## [Information shown]
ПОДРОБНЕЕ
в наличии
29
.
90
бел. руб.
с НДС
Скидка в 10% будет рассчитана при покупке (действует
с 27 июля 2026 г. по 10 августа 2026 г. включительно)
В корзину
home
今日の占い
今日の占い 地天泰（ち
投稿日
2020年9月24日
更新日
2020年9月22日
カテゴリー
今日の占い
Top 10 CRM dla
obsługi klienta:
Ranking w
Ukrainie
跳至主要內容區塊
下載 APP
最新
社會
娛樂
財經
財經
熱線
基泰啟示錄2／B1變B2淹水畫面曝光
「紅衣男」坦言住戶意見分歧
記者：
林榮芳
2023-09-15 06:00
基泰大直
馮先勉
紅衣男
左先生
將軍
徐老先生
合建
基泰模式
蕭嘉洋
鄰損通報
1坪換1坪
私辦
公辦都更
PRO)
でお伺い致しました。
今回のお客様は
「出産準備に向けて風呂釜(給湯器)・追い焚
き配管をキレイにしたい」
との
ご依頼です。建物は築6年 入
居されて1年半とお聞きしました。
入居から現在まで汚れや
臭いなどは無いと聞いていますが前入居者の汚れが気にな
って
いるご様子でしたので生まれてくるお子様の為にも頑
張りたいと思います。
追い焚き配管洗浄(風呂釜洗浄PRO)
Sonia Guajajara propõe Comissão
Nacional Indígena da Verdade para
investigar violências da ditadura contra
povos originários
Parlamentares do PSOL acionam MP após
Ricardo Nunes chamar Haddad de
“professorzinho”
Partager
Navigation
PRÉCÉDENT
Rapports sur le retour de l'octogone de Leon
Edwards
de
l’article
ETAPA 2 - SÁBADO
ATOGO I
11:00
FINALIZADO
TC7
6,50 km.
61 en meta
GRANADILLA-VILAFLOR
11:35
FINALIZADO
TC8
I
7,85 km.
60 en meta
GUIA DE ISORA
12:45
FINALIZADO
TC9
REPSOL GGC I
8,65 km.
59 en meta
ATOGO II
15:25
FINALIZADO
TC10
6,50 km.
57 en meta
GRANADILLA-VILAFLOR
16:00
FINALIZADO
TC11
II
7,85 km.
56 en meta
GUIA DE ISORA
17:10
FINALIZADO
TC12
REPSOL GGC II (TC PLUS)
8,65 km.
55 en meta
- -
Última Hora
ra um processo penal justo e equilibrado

## [Problem requirements]
Please repeat the listing above in full and exactly.

## [Written answer]
ПОДРОБНЕЕ
в наличии
29
.
90
бел. руб.
с НДС
Скидка в 10% будет рассчитана при покупке (действует
с 27 июля 2026 г. по 10 августа 2026 г. включительно)
В корзину
home
今日の占い
今日の占い 地天泰（ち
投稿日
2020年9月24日
更新日
2020年9月22日
カテゴリー
今日の占い
Top 10 CRM dla
obsługi klienta:
Ranking w
Ukrainie
跳至主要內容區塊
下載 APP
最新
社會
娛樂
財經
財經
熱線
基泰啟示錄2／B1變B2淹水畫面曝光
「紅衣男」坦言住戶意見分歧
記者：
林榮芳
2023-09-15 06:00
基泰大直
馮先勉
紅衣男
左先生
將軍
徐老先生
合建
基泰模式
蕭嘉洋
鄰損通報
1坪換1坪
私辦
公辦都更
PRO)
でお伺い致しました。
今回のお客様は
「出産準備に向けて風呂釜(給湯器)・追い焚
き配管をキレイにしたい」
との
ご依頼です。建物は築6年 入
居されて1年半とお聞きしました。
入居から現在まで汚れや
臭いなどは無いと聞いていますが前入居者の汚れが気にな
って
いるご様子でしたので生まれてくるお子様の為にも頑
張りたいと思います。
追い焚き配管洗浄(風呂釜洗浄PRO)
Sonia Guajajara propõe Comissão
Nacional Indígena da Verdade para
investigar violências da ditadura contra
povos originários
Parlamentares do PSOL acionam MP após
Ricardo Nunes chamar Haddad de
“professorzinho”
Partager
Navigation
PRÉCÉDENT
Rapports sur le retour de l'octogone de Leon
Edwards
de
l’article
ETAPA 2 - SÁBADO
ATOGO I
11:00
FINALIZADO
TC7
6,50 km.
61 en meta
GRANADILLA-VILAFLOR
11:35
FINALIZADO
TC8
I
7,85 km.
60 en meta
GUIA DE ISORA
12:45
FINALIZADO
TC9
REPSOL GGC I
8,65 km.
59 en meta
ATOGO II
15:25
FINALIZADO
TC10
6,50 km.
57 en meta
GRANADILLA-VILAFLOR
16:00
FINALIZADO
TC11
II
7,85 km.
56 en meta
GUIA DE ISORA
17:10
FINALIZADO
TC12
REPSOL GGC II (TC PLUS)
8,65 km.
55 en meta
- -
Última Hora
ra um processo penal justo e equilibrado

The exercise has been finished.